→ Passage to read

== Segment start ==

Everything about the world of Kayla Day is equally saturated in nostalgia and modernity. From her chipped, one-coat manicure to her L.L.Bean backpack (with embroidered initials, of course) to her unenthusiastic clashing of cymbals in band, Burnham surrounds his subject with the relatable tropes of adolescence. Watching Kayla pick up her sixth grade time capsule provokes an intense flashback, just as the film itself does to our own youth. When she wins “Most Quiet” for her school’s eighth grade superlatives, I can’t help but remember my own win for “Most Helpful” and the terribly uncomfortable photoshoot that followed. It wasn’t these standard features of middle school that dated the audience for the rated-R movie, but rather those that correlated with the movie’s setting in the 2010s. Kayla is rarely seen without some combination of her cell phone, earphones, and laptop, taking Buzzfeed quizzes and scrolling through social media apps like Instagram and Snapchat. While putting in her earphones and ignoring her father at the dinner table might be a bit hyperbolic, the integration of technology into “Eighth Grade” is impressively realistic. It is most impactful in the form of Kayla’s YouTube videos, which give the movie a narrative and thematic arc beyond the surface plot of following her throughout her last week of the eighth grade.
For all its careful and attentive construction, what really makes Burnham’s debut come to life is the acting, or not-acting, of “Despicable Me” alum Elsie Fisher. Her appeal is in her authenticity. “Eighth Grade” is a departure from the stereotypical coming-of-age film in that Fisher’s portrayal and Burnham’s writing of the character align perfectly with her age. Kayla is not particularly rebellious, edgy, or cynical. She’s not trying to change herself or prove herself by becoming someone else, but instead is trying to be the “The Coolest Girl In The World” (to borrow a phrase from the lid of that time capsule) by way of becoming confident in herself and her own personality. Kayla frequently pretends to distance herself from her father, going out of her way to inform him that he doesn’t need to worry about her anymore. She betrays this shell of aloofness more than once, following her father’s advice when he tells her to “put herself out there” in order to make friends and allowing him to comfort her with outstretched arms in her most difficult moments.

== Segment end ==

→ Data listing
== Segment start ==

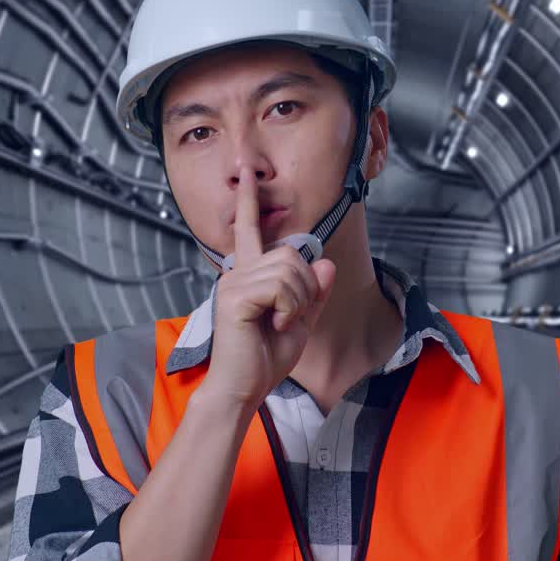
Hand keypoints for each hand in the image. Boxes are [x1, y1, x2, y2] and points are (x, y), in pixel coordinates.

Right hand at [198, 168, 336, 411]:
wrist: (243, 388)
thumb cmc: (265, 359)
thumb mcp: (300, 323)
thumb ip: (314, 294)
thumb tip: (325, 263)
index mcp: (249, 275)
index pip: (249, 229)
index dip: (250, 200)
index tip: (246, 171)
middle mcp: (238, 272)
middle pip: (291, 254)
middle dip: (306, 286)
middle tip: (291, 316)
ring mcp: (233, 282)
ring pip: (290, 269)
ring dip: (299, 300)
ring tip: (281, 322)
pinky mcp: (235, 297)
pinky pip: (281, 287)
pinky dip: (290, 308)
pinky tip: (276, 324)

== Segment end ==

In one to three sentences, explain why the film review above says "Eighth Grade" departs from the stereotypical coming-of-age film.

→ Expected output
It departs from the stereotype because Fisher's portrayal and Burnham's writing of Kayla align perfectly with her age. Kayla is not particularly rebellious, edgy, or cynical. She is not trying to prove herself by becoming someone else but is trying to become confident in herself and her own personality.